The word "objectives" occurs in some lines of the listing. Copy those lines.

• **SUPPLIED MATERIAL**
[Start of Attachment]
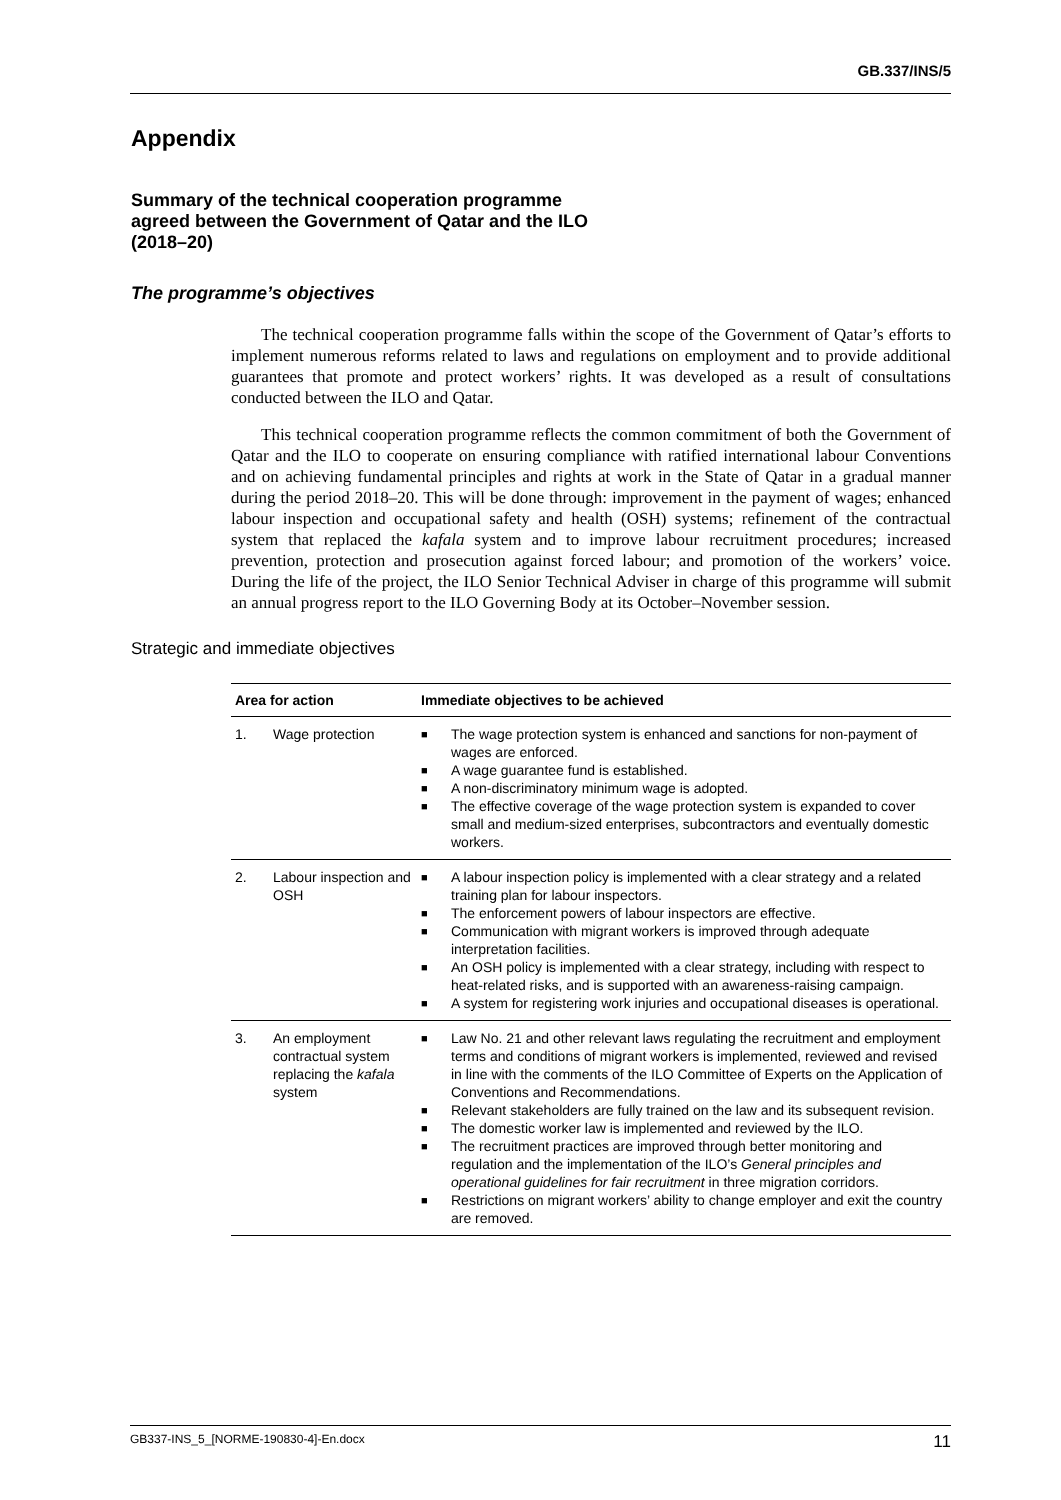GB.337/INS/5
Appendix
Summary of the technical cooperation programme
agreed between the Government of Qatar and the ILO
(2018–20)
The programme’s objectives
The technical cooperation programme falls within the scope of the Government of Qatar’s efforts to implement numerous reforms related to laws and regulations on employment and to provide additional guarantees that promote and protect workers’ rights. It was developed as a result of consultations conducted between the ILO and Qatar.
This technical cooperation programme reflects the common commitment of both the Government of Qatar and the ILO to cooperate on ensuring compliance with ratified international labour Conventions and on achieving fundamental principles and rights at work in the State of Qatar in a gradual manner during the period 2018–20. This will be done through: improvement in the payment of wages; enhanced labour inspection and occupational safety and health (OSH) systems; refinement of the contractual system that replaced the kafala system and to improve labour recruitment procedures; increased prevention, protection and prosecution against forced labour; and promotion of the workers’ voice. During the life of the project, the ILO Senior Technical Adviser in charge of this programme will submit an annual progress report to the ILO Governing Body at its October–November session.
Strategic and immediate objectives
| Area for action | | Immediate objectives to be achieved |
| --- | --- | --- |
| 1. | Wage protection | ■ The wage protection system is enhanced and sanctions for non-payment of wages are enforced. ■ A wage guarantee fund is established. ■ A non-discriminatory minimum wage is adopted. ■ The effective coverage of the wage protection system is expanded to cover small and medium-sized enterprises, subcontractors and eventually domestic workers. |
| 2. | Labour inspection and OSH | ■ A labour inspection policy is implemented with a clear strategy and a related training plan for labour inspectors. ■ The enforcement powers of labour inspectors are effective. ■ Communication with migrant workers is improved through adequate interpretation facilities. ■ An OSH policy is implemented with a clear strategy, including with respect to heat-related risks, and is supported with an awareness-raising campaign. ■ A system for registering work injuries and occupational diseases is operational. |
| 3. | An employment contractual system replacing the kafala system | ■ Law No. 21 and other relevant laws regulating the recruitment and employment terms and conditions of migrant workers is implemented, reviewed and revised in line with the comments of the ILO Committee of Experts on the Application of Conventions and Recommendations. ■ Relevant stakeholders are fully trained on the law and its subsequent revision. ■ The domestic worker law is implemented and reviewed by the ILO. ■ The recruitment practices are improved through better monitoring and regulation and the implementation of the ILO’s General principles and operational guidelines for fair recruitment in three migration corridors. ■ Restrictions on migrant workers’ ability to change employer and exit the country are removed. |
GB337-INS_5_[NORME-190830-4]-En.docx 11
[End of Attachment]
• **RESULT FOR THIS EXERCISE**
The programme’s objectives
Strategic and immediate objectives
| Area for action | | Immediate objectives to be achieved |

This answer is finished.